I think the terrific achievements of British Intelligence were more of a "By jove, if we don't do this right, the german horde is going to march into London" rather than the fappish dalliances of the ruling class, who squeezed in intelligence gathering between tea and cricket.
Re:Enough already (Score:3, Insightful)
The gall of people, smashing two innocent and unrelated words together like that to create a third, wholly unauthorized word.
I think the issue is not the process by which the word "cyberwar" was created (even granted that "cyber" is a word...) but the inherent stupidity of using the already dog tired "war" metaphor in this quite inappropriate context.
The "war" in cyber-war is about as meaningful as the "war" in the "War on Drugs" or the "War on Terrorism." Which is to say, not much.
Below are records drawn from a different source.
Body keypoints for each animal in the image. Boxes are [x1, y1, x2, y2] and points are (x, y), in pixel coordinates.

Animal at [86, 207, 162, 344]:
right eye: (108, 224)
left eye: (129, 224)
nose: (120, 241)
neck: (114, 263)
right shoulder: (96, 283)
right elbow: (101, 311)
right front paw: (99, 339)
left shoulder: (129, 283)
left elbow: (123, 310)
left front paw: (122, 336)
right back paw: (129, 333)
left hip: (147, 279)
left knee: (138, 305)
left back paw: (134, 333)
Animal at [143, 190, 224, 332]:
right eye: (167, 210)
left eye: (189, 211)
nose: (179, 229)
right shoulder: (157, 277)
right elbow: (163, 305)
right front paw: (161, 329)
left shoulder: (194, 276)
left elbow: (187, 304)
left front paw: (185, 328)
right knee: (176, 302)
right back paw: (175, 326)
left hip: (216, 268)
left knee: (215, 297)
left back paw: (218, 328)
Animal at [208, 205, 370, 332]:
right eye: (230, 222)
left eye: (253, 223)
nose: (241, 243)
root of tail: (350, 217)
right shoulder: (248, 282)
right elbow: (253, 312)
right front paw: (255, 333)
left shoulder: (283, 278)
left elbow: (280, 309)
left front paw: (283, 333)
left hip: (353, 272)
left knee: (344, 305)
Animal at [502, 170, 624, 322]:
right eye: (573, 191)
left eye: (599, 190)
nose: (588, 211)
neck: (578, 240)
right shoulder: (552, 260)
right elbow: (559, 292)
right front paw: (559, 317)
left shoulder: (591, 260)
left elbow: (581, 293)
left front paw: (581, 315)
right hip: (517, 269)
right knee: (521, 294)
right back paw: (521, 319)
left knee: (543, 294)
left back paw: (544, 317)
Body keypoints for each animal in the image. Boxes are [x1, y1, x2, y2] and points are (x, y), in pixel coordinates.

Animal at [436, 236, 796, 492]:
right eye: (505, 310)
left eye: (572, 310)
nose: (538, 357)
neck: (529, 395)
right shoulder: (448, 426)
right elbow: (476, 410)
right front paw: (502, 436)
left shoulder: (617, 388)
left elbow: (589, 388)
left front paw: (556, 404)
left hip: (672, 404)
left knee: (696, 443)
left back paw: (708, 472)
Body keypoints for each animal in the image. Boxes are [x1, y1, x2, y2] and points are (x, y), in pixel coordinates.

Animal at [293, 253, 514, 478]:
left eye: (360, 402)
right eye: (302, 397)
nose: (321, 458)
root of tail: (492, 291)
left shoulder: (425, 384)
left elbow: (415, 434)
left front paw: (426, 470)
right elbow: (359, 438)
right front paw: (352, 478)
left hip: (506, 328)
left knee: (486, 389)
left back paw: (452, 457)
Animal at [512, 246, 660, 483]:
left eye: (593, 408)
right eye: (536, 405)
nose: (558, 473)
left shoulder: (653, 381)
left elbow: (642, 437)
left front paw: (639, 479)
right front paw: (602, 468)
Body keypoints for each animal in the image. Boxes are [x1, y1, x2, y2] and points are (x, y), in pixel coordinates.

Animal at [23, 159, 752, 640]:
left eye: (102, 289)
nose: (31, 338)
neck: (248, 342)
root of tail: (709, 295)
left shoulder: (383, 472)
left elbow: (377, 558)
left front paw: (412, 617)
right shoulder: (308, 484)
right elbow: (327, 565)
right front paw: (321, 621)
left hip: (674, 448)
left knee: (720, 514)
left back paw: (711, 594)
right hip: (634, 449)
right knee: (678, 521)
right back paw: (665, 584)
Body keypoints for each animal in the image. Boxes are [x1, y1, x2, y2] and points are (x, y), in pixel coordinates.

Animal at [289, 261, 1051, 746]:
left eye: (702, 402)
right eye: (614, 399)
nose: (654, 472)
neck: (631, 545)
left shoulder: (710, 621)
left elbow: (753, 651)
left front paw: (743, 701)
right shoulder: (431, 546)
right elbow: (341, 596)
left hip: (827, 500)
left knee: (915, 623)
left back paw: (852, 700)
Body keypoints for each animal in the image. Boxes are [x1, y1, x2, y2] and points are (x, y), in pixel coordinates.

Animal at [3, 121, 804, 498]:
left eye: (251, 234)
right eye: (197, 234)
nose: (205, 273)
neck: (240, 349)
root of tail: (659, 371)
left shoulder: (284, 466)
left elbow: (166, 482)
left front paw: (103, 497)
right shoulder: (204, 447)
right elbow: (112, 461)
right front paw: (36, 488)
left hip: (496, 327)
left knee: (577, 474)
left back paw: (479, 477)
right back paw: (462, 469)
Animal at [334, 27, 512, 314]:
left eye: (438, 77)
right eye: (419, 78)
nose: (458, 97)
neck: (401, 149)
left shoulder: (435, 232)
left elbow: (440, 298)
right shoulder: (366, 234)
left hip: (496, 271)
It is a cliche' rhetorical device designed to inspire people who aren't particularly able thinkers.
War is of course a fundamentally irrational activity--economically it is the least efficient and effective way of solving human problems. It fails routinely to bring about any sort of viable solution--see the Basque, the Tamil, the Irish, the Palestinians...--and in the rare cases when it does (WWII, Napoleon, and maybe Bismark's little wars) it almost always involves vastly more cost in money and human life than any of the alternative solutions.
Wars are fought to satisfy our inner monkey needs, in defiance of anything that is good and rational in our nature. People who are unable to control their emotions and who engage in emotion-driven thinking and decision-making are in favour of wars. No one else is, because there is no rational motivation to go to war, except in the face of the most utterly intractable enemy. Even then, alternatives to war are generally available. They just take things that advocates of warfare don't have, like courage, self-control and a rudimentary level of rationality.